» WORK INSTRUCTION
Copy word for word the lines in the entries below, starting with the line containing "in any way." and going on through the line containing "please **do not".

» INPUT MATERIAL
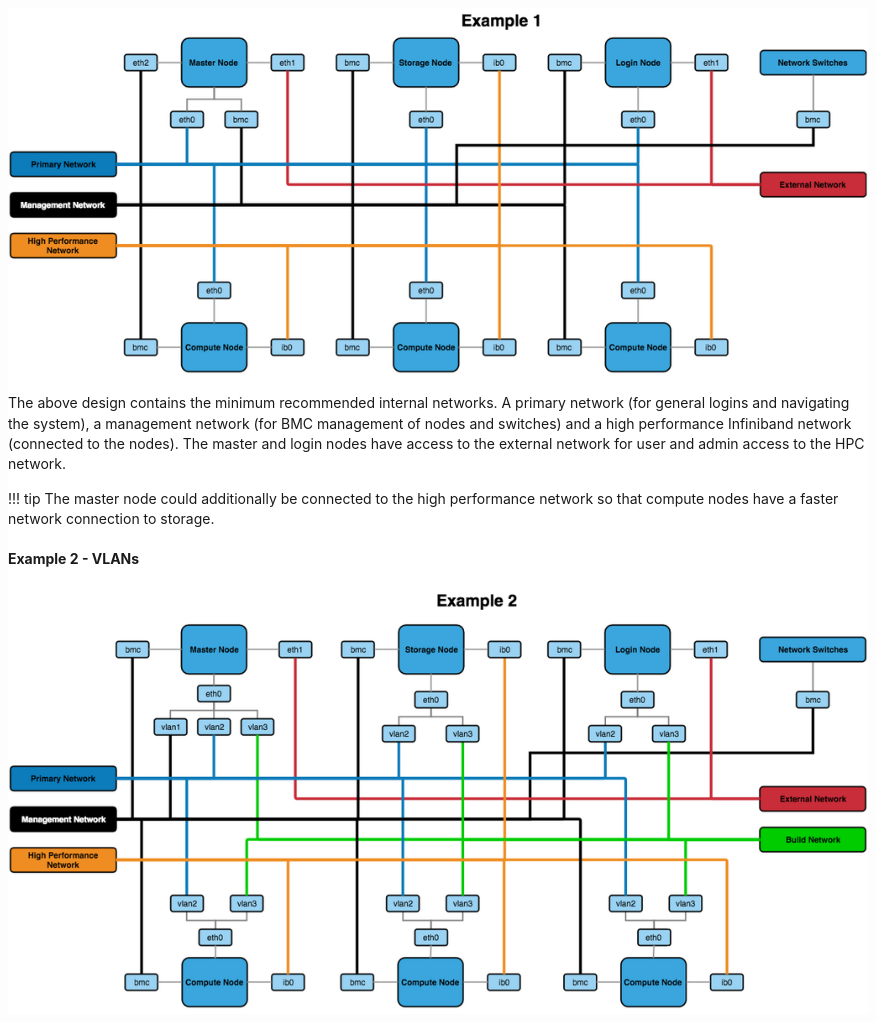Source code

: ![](img/NetworkDesign1.png)

The above design contains the minimum recommended internal networks. A primary network (for general logins and navigating the system), a management network (for BMC management of nodes and switches) and a high performance Infiniband network (connected to the nodes). The master and login nodes have access to the external network for user and admin access to the HPC network.

!!! tip
    The master node could additionally be connected to the high performance network so that compute nodes have a faster network connection to storage.

#### Example 2 - VLANs

![](img/NetworkDesign2.png)
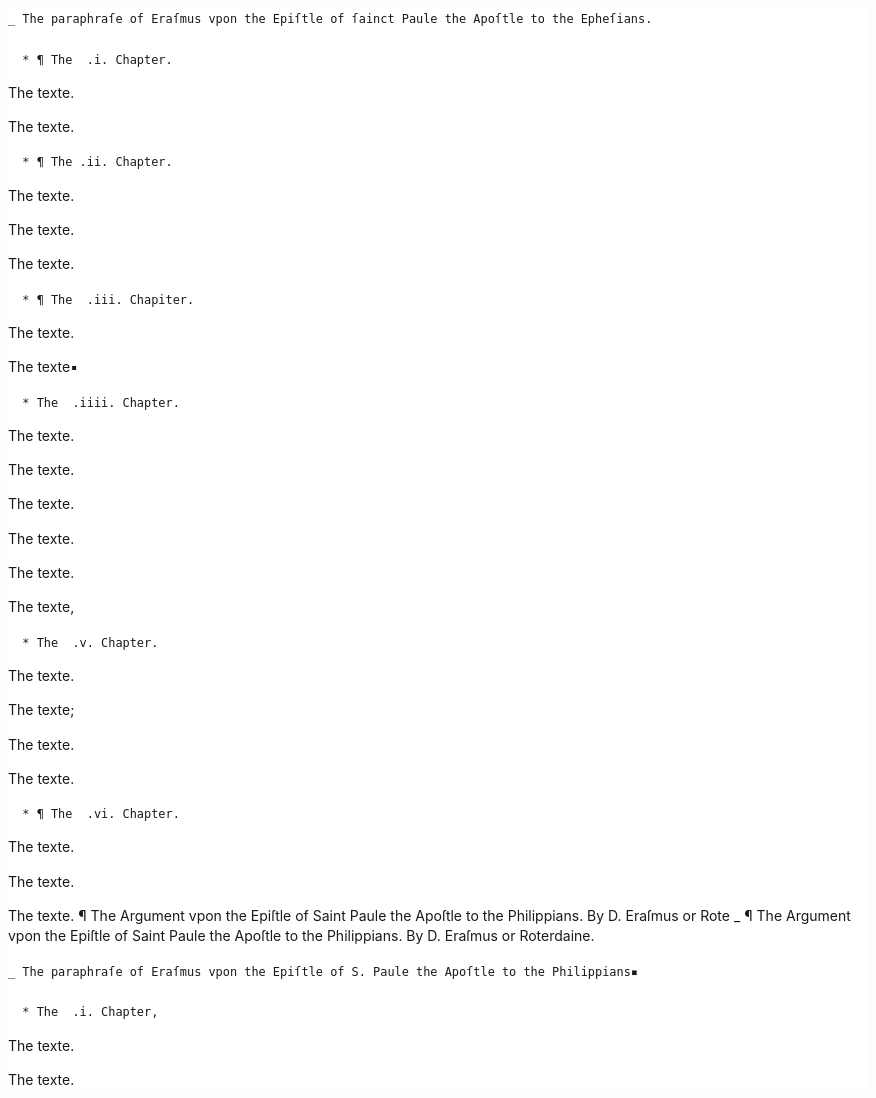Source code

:     _ The paraphraſe of Eraſmus vpon the Epiſtle of ſainct Paule the Apoſtle to the Epheſians.

      * ¶ The  .i. Chapter.

The texte.

The texte.

      * ¶ The .ii. Chapter.

The texte.

The texte.

The texte.

      * ¶ The  .iii. Chapiter.

The texte.

The texte▪

      * The  .iiii. Chapter.

The texte.

The texte.

The texte.

The texte.

The texte.

The texte,

      * The  .v. Chapter.

The texte.

The texte;

The texte.

The texte.

      * ¶ The  .vi. Chapter.

The texte.

The texte.

The texte.
¶ The Argument vpon the Epiſtle of Saint Paule the Apoſtle to the Philippians. By D. Eraſmus or Rote
    _ ¶ The Argument vpon the Epiſtle of Saint Paule the Apoſtle to the Philippians. By D. Eraſmus or Roterdaine.

    _ The paraphraſe of Eraſmus vpon the Epiſtle of S. Paule the Apoſtle to the Philippians▪

      * The  .i. Chapter,

The texte.

The texte.
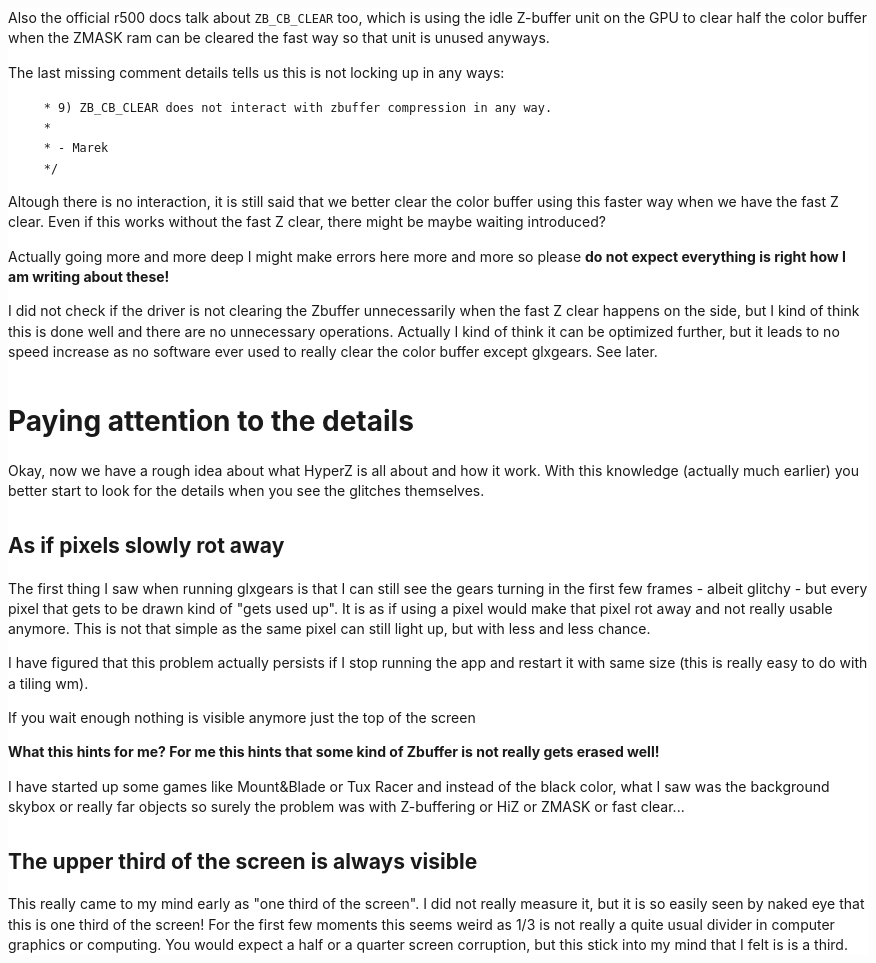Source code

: Also the official r500 docs talk about `ZB_CB_CLEAR` too, which is using the
idle Z-buffer unit on the GPU to clear half the color buffer when the ZMASK 
ram can be cleared the fast way so that unit is unused anyways.

The last missing comment details tells us this is not locking up in any ways:

		 * 9) ZB_CB_CLEAR does not interact with zbuffer compression in any way.
		 *
		 * - Marek
		 */

Altough there is no interaction, it is still said that we better clear the 
color buffer using this faster way when we have the fast Z clear. Even if 
this works without the fast Z clear, there might be maybe waiting introduced?

Actually going more and more deep I might make errors here more and more so 
please **do not expect everything is right how I am writing about these!**

I did not check if the driver is not clearing the Zbuffer unnecessarily when 
the fast Z clear happens on the side, but I kind of think this is done well 
and there are no unnecessary operations. Actually I kind of think it can be 
optimized further, but it leads to no speed increase as no software ever used 
to really clear the color buffer except glxgears. See later.

Paying attention to the details
===============================

Okay, now we have a rough idea about what HyperZ is all about and how it work. 
With this knowledge (actually much earlier) you better start to look for the 
details when you see the glitches themselves.

As if pixels slowly rot away
----------------------------

The first thing I saw when running glxgears is that I can still see the gears 
turning in the first few frames - albeit glitchy - but every pixel that gets 
to be drawn kind of "gets used up". It is as if using a pixel would make that 
pixel rot away and not really usable anymore. This is not that simple as the 
same pixel can still light up, but with less and less chance.

I have figured that this problem actually persists if I stop running the app 
and restart it with same size (this is really easy to do with a tiling wm). 

If you wait enough nothing is visible anymore just the top of the screen

**What this hints for me? For me this hints that some kind of Zbuffer is not 
really gets erased well!**

I have started up some games like Mount&Blade or Tux Racer and instead of the 
black color, what I saw was the background skybox or really far objects so 
surely the problem was with Z-buffering or HiZ or ZMASK or fast clear...

The upper third of the screen is always visible
-----------------------------------------------

This really came to my mind early as "one third of the screen". I did not 
really measure it, but it is so easily seen by naked eye that this is one 
third of the screen! For the first few moments this seems weird as 1/3 is 
not really a quite usual divider in computer graphics or computing. You 
would expect a half or a quarter screen corruption, but this stick into my 
mind that I felt is is a third.
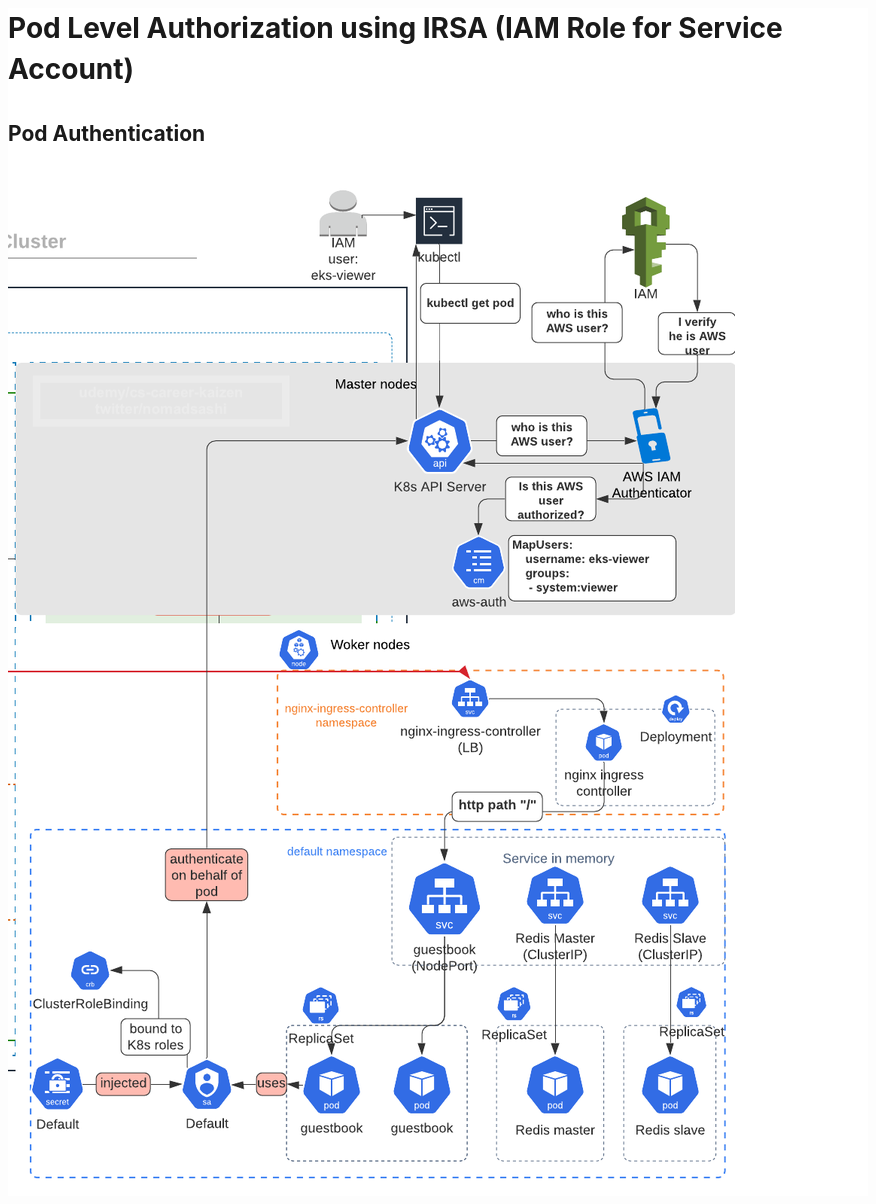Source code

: # Pod Level Authorization using IRSA (IAM Role for Service Account)

## Pod Authentication
![alt text](../imgs/pod_authentication_2.png "")
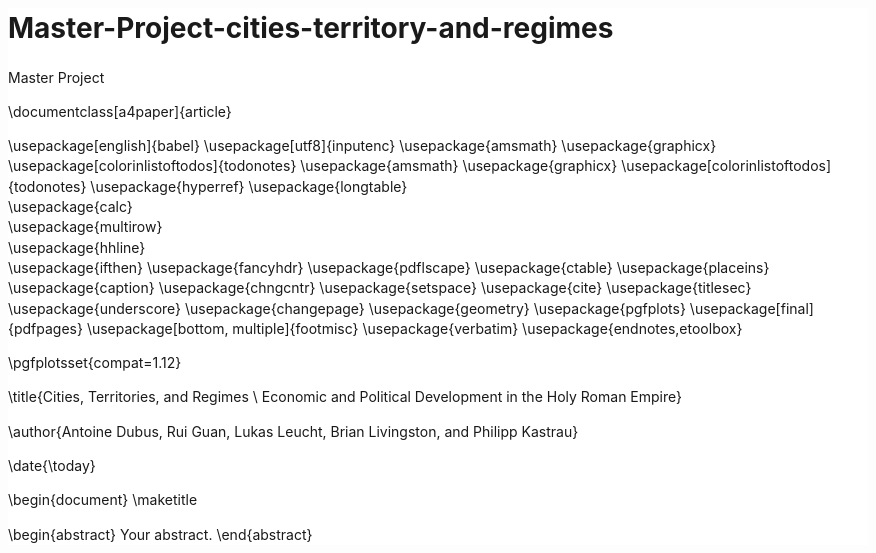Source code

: # Master-Project-cities-territory-and-regimes
Master Project


\documentclass[a4paper]{article}

\usepackage[english]{babel}
\usepackage[utf8]{inputenc}
\usepackage{amsmath}
\usepackage{graphicx}
\usepackage[colorinlistoftodos]{todonotes}
\usepackage{amsmath}
\usepackage{graphicx}
\usepackage[colorinlistoftodos]{todonotes}
\usepackage{hyperref}
\usepackage{longtable}                                        
\usepackage{calc}                                             
\usepackage{multirow}                                         
\usepackage{hhline}                                           
\usepackage{ifthen} 
\usepackage{fancyhdr}
\usepackage{pdflscape}
\usepackage{ctable}
\usepackage{placeins}
\usepackage{caption}
\usepackage{chngcntr}
\usepackage{setspace}
\usepackage{cite}
\usepackage{titlesec}
\usepackage{underscore}
\usepackage{changepage}
\usepackage{geometry}
\usepackage{pgfplots}
\usepackage[final]{pdfpages} 
\usepackage[bottom, multiple]{footmisc}
\usepackage{verbatim}
\usepackage{endnotes,etoolbox}

\pgfplotsset{compat=1.12}

\title{Cities, Territories, and Regimes \\
Economic and Political Development in the Holy
Roman Empire}

\author{Antoine Dubus, Rui Guan, Lukas Leucht, Brian Livingston, and Philipp Kastrau}

\date{\today}

\begin{document}
\maketitle

\begin{abstract}
Your abstract.
\end{abstract}
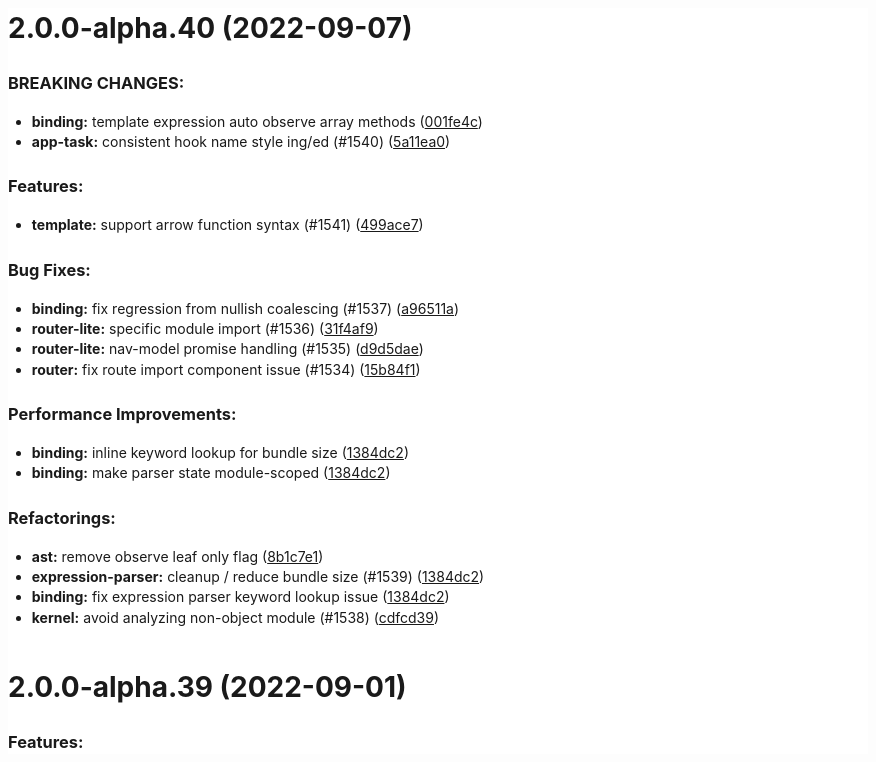 
<a name="2.0.0-alpha.40"></a>
# 2.0.0-alpha.40 (2022-09-07)

### BREAKING CHANGES:

* **binding:** template expression auto observe array methods ([001fe4c](https://github.com/aurelia/aurelia/commit/001fe4c))
* **app-task:** consistent hook name style ing/ed (#1540) ([5a11ea0](https://github.com/aurelia/aurelia/commit/5a11ea0))

### Features:

* **template:** support arrow function syntax (#1541) ([499ace7](https://github.com/aurelia/aurelia/commit/499ace7))


### Bug Fixes:

* **binding:** fix regression from nullish coalescing (#1537) ([a96511a](https://github.com/aurelia/aurelia/commit/a96511a))
* **router-lite:** specific module import (#1536) ([31f4af9](https://github.com/aurelia/aurelia/commit/31f4af9))
* **router-lite:** nav-model promise handling (#1535) ([d9d5dae](https://github.com/aurelia/aurelia/commit/d9d5dae))
* **router:** fix route import component issue (#1534) ([15b84f1](https://github.com/aurelia/aurelia/commit/15b84f1))


### Performance Improvements:

* **binding:** inline keyword lookup for bundle size ([1384dc2](https://github.com/aurelia/aurelia/commit/1384dc2))
* **binding:** make parser state module-scoped ([1384dc2](https://github.com/aurelia/aurelia/commit/1384dc2))


### Refactorings:

* **ast:** remove observe leaf only flag ([8b1c7e1](https://github.com/aurelia/aurelia/commit/8b1c7e1))
* **expression-parser:** cleanup / reduce bundle size (#1539) ([1384dc2](https://github.com/aurelia/aurelia/commit/1384dc2))
* **binding:** fix expression parser keyword lookup issue ([1384dc2](https://github.com/aurelia/aurelia/commit/1384dc2))
* **kernel:** avoid analyzing non-object module (#1538) ([cdfcd39](https://github.com/aurelia/aurelia/commit/cdfcd39))

<a name="2.0.0-alpha.39"></a>
# 2.0.0-alpha.39 (2022-09-01)

### Features:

» RESPONSE BELOW
		 * 9) ZB_CB_CLEAR does not interact with zbuffer compression in any way.
		 *
		 * - Marek
		 */

Altough there is no interaction, it is still said that we better clear the 
color buffer using this faster way when we have the fast Z clear. Even if 
this works without the fast Z clear, there might be maybe waiting introduced?

Actually going more and more deep I might make errors here more and more so 
please **do not expect everything is right how I am writing about these!**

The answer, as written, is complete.